By Patricia Anders, Editorial Director, Hendrickson Publishers
I am bold in saying this, but I believe that no one is ever changed, either by doctrine, by hearing the Word, or by the preaching or teaching of another, unless the affections are moved by these things. No one ever seeks salvation, no one ever cries for wisdom, no one ever wrestles with God, no one ever kneels in prayer or flees from sin, with a heart that remains unaffected. In a word, there is never any great achievement by the things of religion without a heart deeply affected by those things.
—Jonathan Edwards, A Treatise Concerning Religious Affections (1746)
A Tale of Two Plays (and a Play within a Play)
I have seen two plays lately: Rosencrantz and Guildenstern Are Dead by Tom Stoppard, and Who’s Afraid of Virginia Woolf? by Edward Albee. The first one is what I would call an existential comedy; the second, I suppose we could call an existential tragedy.
The classical definition of comedy is basically “all’s well that ends well”—that is, everything works out and people usually get married (think of any of Shakespeare’s comedies). Whereas in tragedy, pretty much everyone dies (think of any of Shakespeare’s tragedies).

[LISTING]:
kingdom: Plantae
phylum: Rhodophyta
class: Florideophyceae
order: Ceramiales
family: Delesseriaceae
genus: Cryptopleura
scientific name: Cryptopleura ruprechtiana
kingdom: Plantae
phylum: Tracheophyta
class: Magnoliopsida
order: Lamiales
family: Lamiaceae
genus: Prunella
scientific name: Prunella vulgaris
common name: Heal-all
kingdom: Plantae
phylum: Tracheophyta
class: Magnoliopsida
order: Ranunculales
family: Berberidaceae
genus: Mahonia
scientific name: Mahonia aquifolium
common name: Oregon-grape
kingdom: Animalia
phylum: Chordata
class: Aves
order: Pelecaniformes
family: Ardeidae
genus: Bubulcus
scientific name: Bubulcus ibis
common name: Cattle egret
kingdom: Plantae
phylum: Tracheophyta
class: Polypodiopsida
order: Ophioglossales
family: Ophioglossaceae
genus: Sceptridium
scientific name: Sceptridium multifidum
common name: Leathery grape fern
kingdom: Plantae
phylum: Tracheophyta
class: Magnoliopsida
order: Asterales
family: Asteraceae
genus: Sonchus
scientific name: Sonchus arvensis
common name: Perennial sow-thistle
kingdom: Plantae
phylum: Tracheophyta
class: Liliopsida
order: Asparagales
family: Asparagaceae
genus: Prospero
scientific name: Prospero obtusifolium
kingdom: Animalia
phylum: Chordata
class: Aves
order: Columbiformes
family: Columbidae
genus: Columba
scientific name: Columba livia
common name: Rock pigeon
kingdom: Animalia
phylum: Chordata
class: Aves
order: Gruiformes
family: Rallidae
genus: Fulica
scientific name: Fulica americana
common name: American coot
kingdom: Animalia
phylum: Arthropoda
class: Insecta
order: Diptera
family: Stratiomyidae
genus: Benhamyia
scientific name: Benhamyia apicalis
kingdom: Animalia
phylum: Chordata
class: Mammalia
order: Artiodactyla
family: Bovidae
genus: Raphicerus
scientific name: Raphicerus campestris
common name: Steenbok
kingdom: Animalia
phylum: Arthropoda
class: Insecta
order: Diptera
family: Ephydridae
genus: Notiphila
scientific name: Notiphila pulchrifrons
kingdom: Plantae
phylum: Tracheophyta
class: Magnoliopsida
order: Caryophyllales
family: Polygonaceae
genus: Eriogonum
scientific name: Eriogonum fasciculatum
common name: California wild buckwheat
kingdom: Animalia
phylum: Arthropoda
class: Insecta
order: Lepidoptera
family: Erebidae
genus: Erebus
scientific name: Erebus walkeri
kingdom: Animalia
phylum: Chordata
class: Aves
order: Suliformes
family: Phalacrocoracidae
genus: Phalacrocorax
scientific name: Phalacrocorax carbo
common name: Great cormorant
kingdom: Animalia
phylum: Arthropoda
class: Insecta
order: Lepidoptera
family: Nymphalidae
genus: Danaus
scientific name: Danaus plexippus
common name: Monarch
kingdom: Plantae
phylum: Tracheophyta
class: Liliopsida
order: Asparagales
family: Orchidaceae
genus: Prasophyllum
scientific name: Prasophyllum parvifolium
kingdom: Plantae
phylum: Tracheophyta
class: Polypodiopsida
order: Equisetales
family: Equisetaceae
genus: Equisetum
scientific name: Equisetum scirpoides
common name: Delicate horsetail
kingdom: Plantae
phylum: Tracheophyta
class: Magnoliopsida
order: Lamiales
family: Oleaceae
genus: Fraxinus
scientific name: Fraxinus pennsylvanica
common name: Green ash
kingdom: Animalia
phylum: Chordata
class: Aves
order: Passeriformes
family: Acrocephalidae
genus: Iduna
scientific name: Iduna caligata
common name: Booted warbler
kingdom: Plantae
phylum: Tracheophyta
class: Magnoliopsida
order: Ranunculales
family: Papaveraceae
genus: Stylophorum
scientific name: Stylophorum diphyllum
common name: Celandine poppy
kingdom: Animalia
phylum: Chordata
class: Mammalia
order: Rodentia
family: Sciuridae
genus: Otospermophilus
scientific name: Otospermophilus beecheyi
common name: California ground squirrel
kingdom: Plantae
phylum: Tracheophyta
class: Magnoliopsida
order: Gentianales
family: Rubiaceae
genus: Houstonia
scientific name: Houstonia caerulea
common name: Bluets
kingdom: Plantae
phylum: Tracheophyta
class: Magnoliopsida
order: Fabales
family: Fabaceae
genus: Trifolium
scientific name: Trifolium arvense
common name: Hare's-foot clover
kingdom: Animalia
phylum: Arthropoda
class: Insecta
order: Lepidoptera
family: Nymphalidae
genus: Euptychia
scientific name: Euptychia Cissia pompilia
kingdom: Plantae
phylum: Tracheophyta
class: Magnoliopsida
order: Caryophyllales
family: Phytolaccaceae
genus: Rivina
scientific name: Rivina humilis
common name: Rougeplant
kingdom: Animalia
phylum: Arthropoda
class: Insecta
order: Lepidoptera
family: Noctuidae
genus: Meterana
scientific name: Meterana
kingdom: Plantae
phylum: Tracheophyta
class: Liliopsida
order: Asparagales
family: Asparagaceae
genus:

[REQUIREMENTS]:
A. Transcribe the stretch of the essay about two plays from "A Tale of Two" through "an existential tragedy.".
B. In the essay about two plays, which two plays does the writer say they have seen lately?

[SOLUTIONS TO THE PROBLEMS]:
A.
A Tale of Two Plays (and a Play within a Play)
I have seen two plays lately: Rosencrantz and Guildenstern Are Dead by Tom Stoppard, and Who’s Afraid of Virginia Woolf? by Edward Albee. The first one is what I would call an existential comedy; the second, I suppose we could call an existential tragedy.

B. Rosencrantz and Guildenstern Are Dead by Tom Stoppard, and Who's Afraid of Virginia Woolf? by Edward Albee.